- Genre: Animated comedy
- Created by: Everett Peck
- Directed by: Peter Avanzino (pilot); Raymie Muzquiz;
- Voices of: Richard Steven Horvitz; Pamela Adlon; Carlos Alazraqui; Kurtwood Smith; Nancy Sullivan; Billy West; Jason Spisak; Tom Kenny; Monica Lee Gradischek; Eliza Schneider; Mona Marshall;
- Composers: Brad Benedict; Mark Fontana; Erik Godal;
- Country of origin: United States
- Original language: English
- No. of seasons: 2
- No. of episodes: 26 (52 segments)

Production
- Executive producers: Brian A. Miller; Everett Peck;
- Producer: Pernelle Hayes
- Running time: 22 minutes (2 11-minute segments)
- Production company: Cartoon Network Studios

Original release
- Network: Cartoon Network
- Release: May 29, 2006 – September 27, 2007

= Squirrel Boy =

American animated television series

Squirrel Boy is an American animated television series created by Everett Peck for Cartoon Network. Prior to the series, Peck was known for creating Duckman, which aired on USA Network from 1994 to 1997. The series premiered on May 29, 2006 and ended on September 27, 2007, with a total of 52 eleven-minute episode segments. A series of six shorts was released in 2008 from January 11 to April 10, and aired between commercial breaks as part of the Cartoon Network Extra mini-series.

==Overview==

Rodney (left) and Andy (right).

Squirrel Boy centers on the lives of the titular anthropomorphic squirrel named Rodney (Richard Steven Horvitz), who is full of crazy ideas and get-rich-quick schemes, and his best friend and owner, a boy named Andy Johnson (Pamela Adlon). In the family are Robert (Kurtwood Smith), Andy's pessimistic and unlucky father who utterly dislikes Rodney, and Lucille (Nancy Sullivan), Andy's cheery and mild-tempered mother.

# Source material

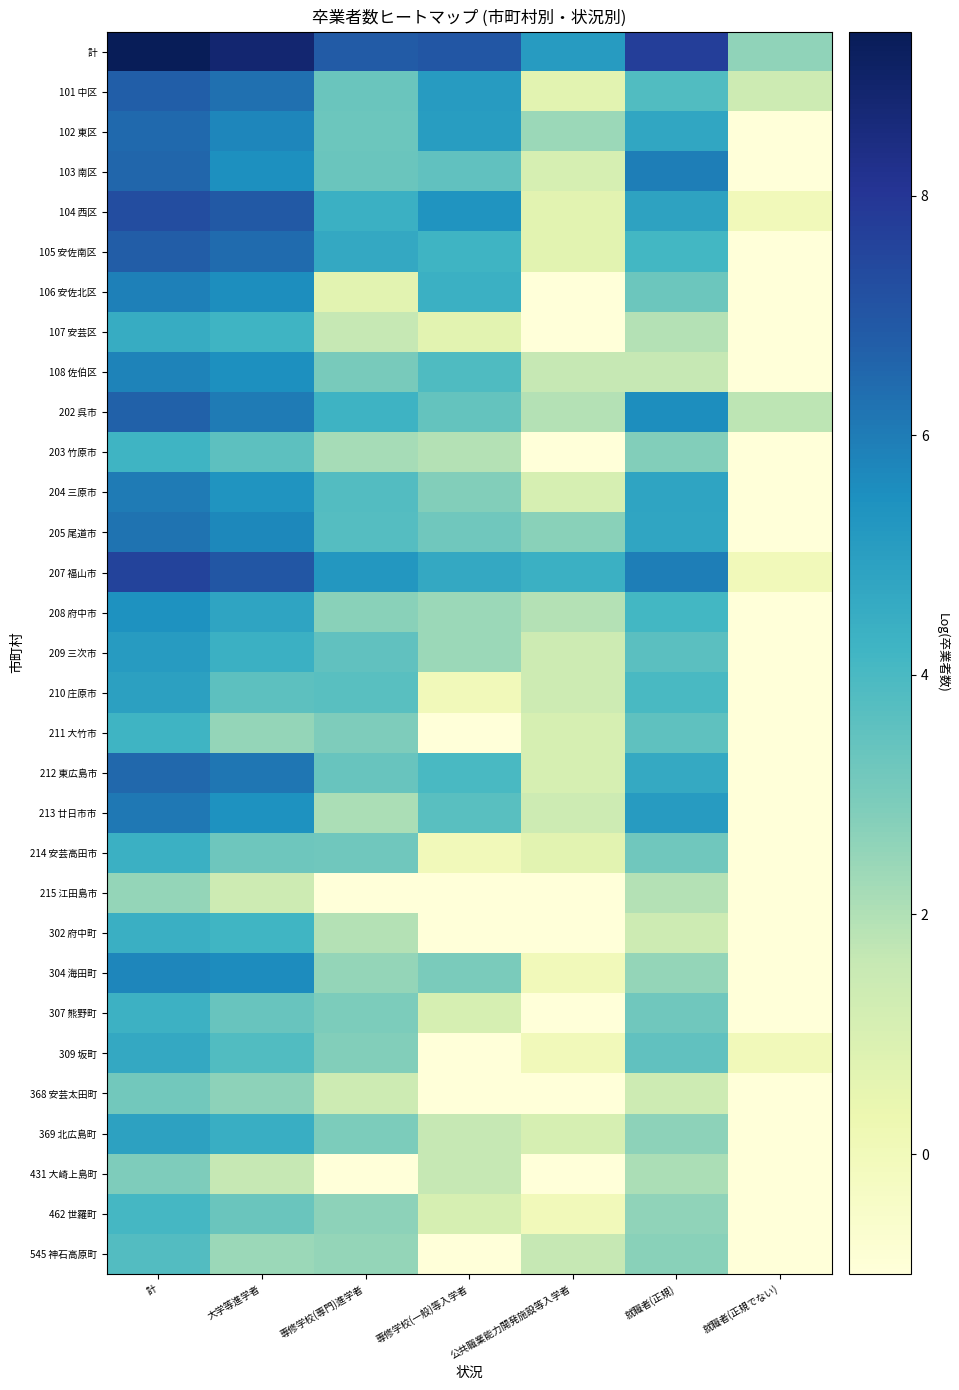

Which label corresponds to the largest value in the chart?

計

# Exercise set
(1) Please revise the Squirrel Boy text from "Original release" up to and including "and Andy (right).", replacing "eleven-minute" with "11-minute".
(2) According to the Squirrel Boy text, which network aired Duckman, and during which years?
Rely only on the Squirrel Boy text.

# Solved tasks
(1)
Original release
- Network: Cartoon Network
- Release: May 29, 2006 – September 27, 2007

= Squirrel Boy =

American animated television series

Squirrel Boy is an American animated television series created by Everett Peck for Cartoon Network. Prior to the series, Peck was known for creating Duckman, which aired on USA Network from 1994 to 1997. The series premiered on May 29, 2006 and ended on September 27, 2007, with a total of 52 11-minute episode segments. A series of six shorts was released in 2008 from January 11 to April 10, and aired between commercial breaks as part of the Cartoon Network Extra mini-series.

==Overview==

Rodney (left) and Andy (right).

(2) USA Network, from 1994 to 1997.